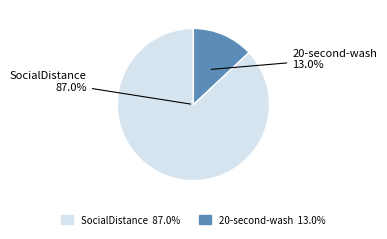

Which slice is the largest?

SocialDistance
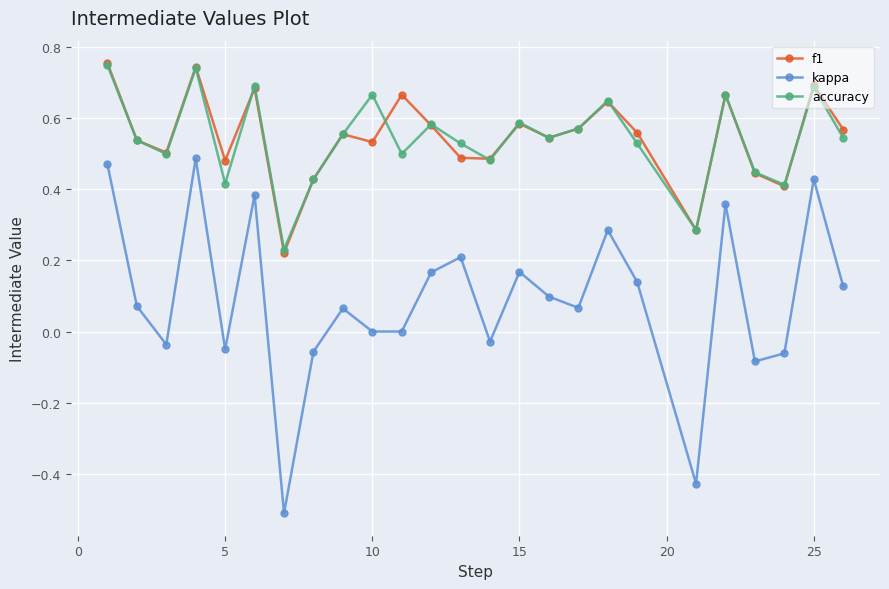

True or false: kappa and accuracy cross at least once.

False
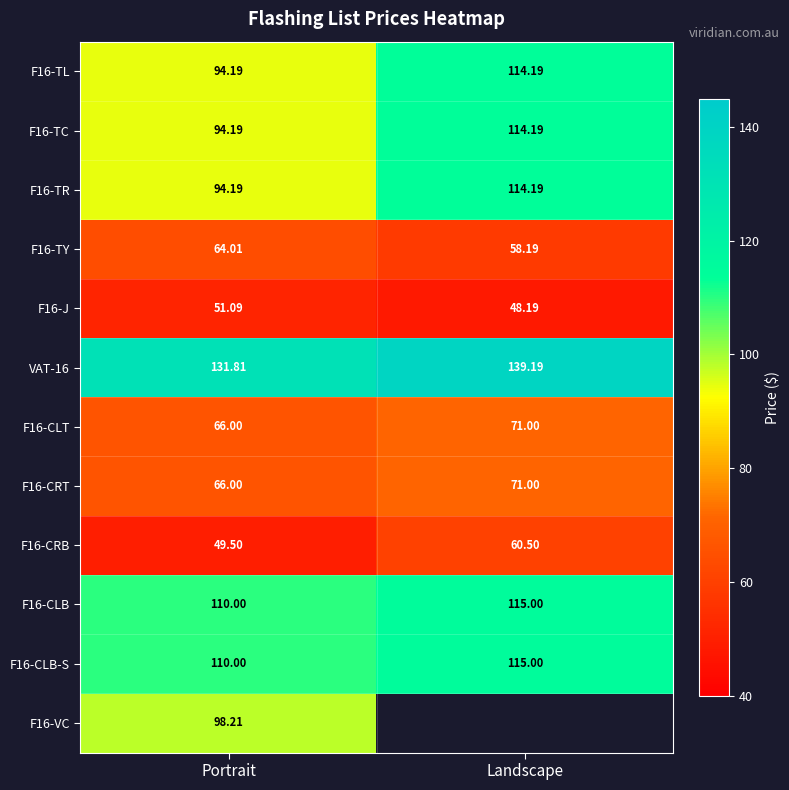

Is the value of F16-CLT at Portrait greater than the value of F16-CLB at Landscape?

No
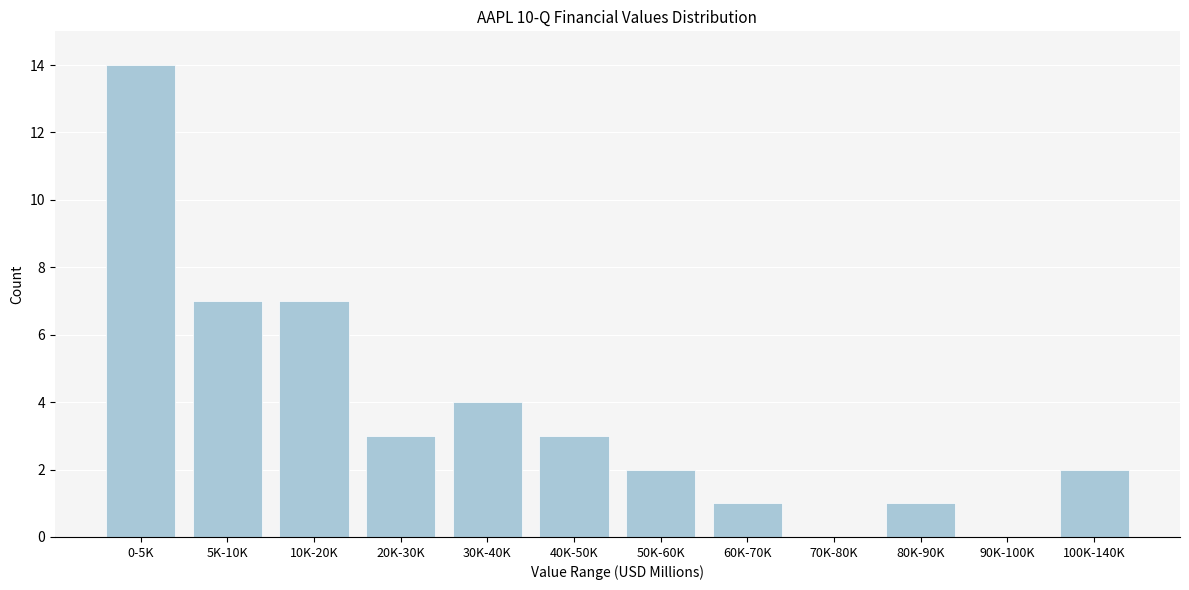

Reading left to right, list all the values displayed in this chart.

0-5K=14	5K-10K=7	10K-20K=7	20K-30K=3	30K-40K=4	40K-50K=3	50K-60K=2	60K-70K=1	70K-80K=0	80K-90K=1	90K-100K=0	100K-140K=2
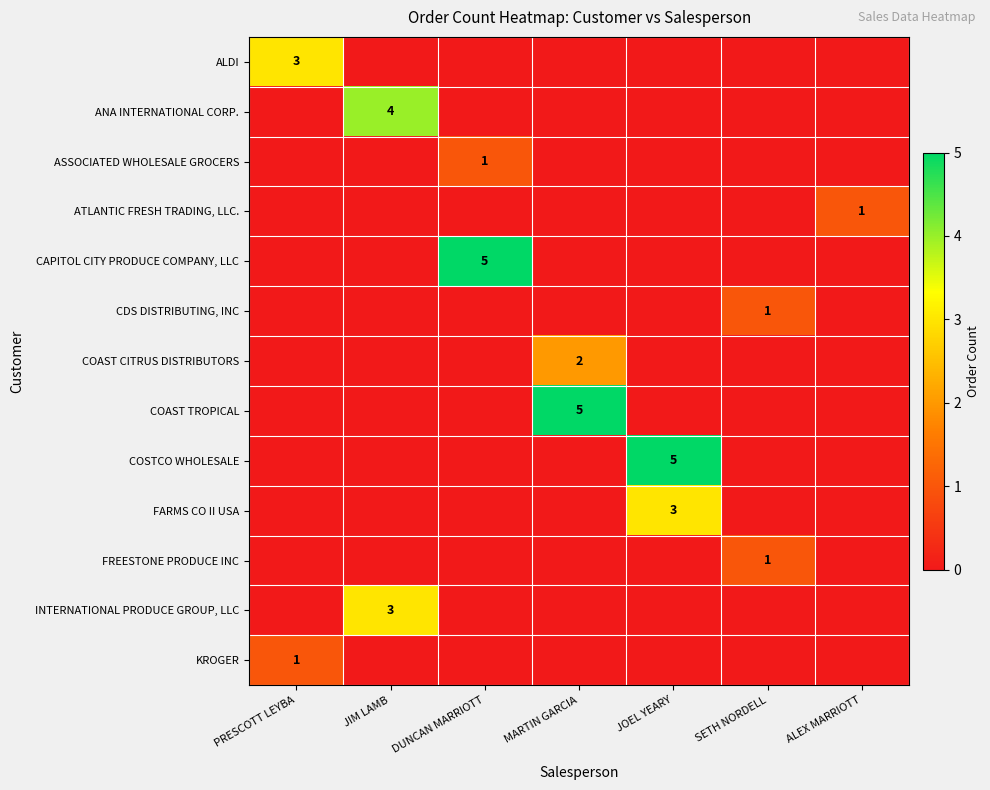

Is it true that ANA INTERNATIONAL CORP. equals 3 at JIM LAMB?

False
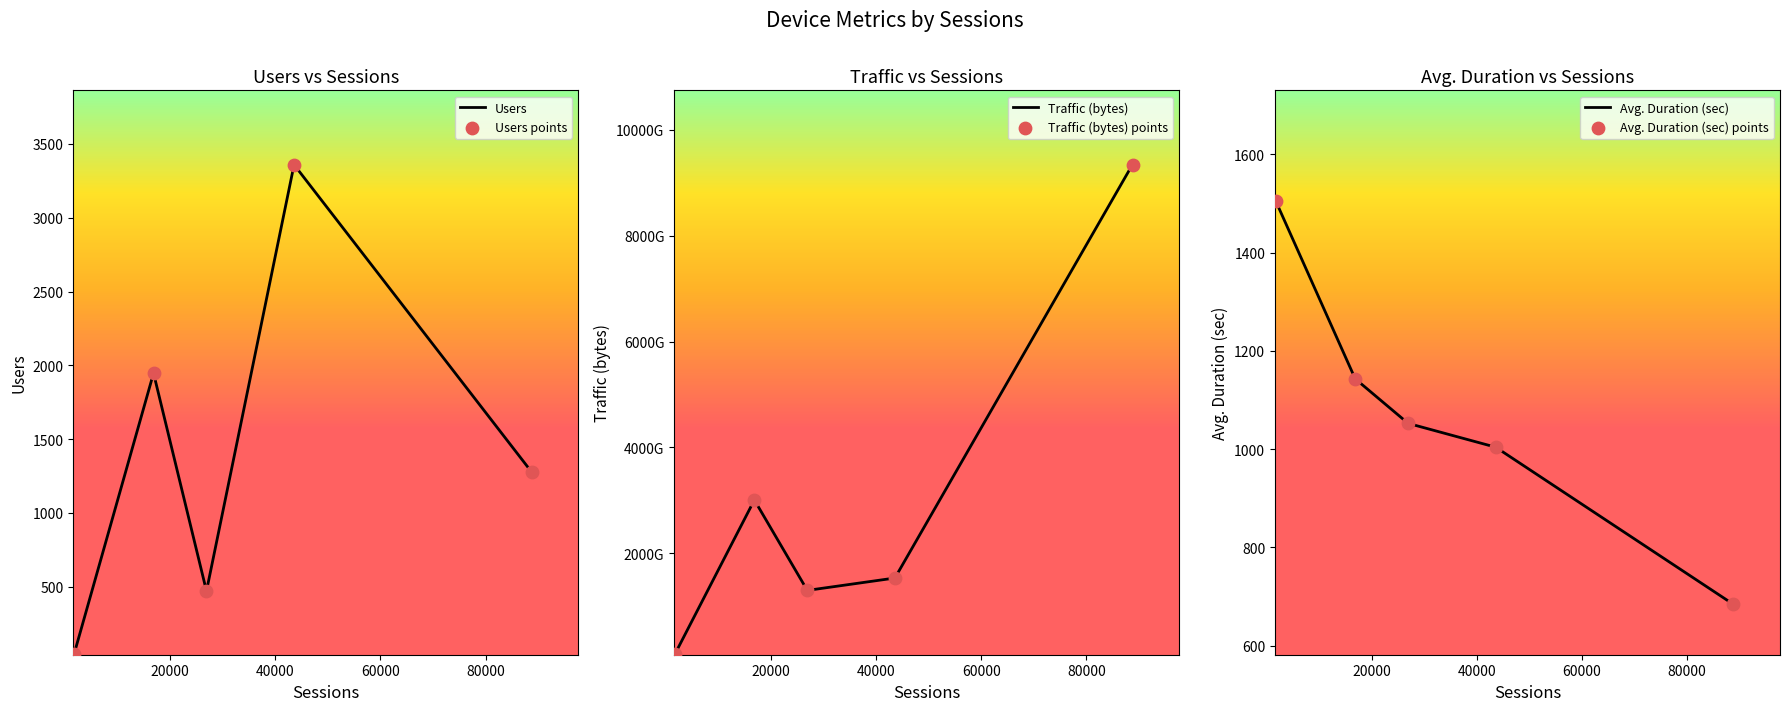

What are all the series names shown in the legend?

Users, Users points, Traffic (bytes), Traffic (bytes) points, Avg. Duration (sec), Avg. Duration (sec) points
━━━
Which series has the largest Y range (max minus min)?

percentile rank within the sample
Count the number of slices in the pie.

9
━━━
Copy the rows above word for word, from the line with "Reading left to" up to and including the line with "Users, Users points, Traffic", and leave out the pictures.

Reading left to right, list all the values displayed in this chart.

0-5K=14	5K-10K=7	10K-20K=7	20K-30K=3	30K-40K=4	40K-50K=3	50K-60K=2	60K-70K=1	70K-80K=0	80K-90K=1	90K-100K=0	100K-140K=2

Is it true that ANA INTERNATIONAL CORP. equals 3 at JIM LAMB?

False

What are all the series names shown in the legend?

Users, Users points, Traffic (bytes), Traffic (bytes) points, Avg. Duration (sec), Avg. Duration (sec) points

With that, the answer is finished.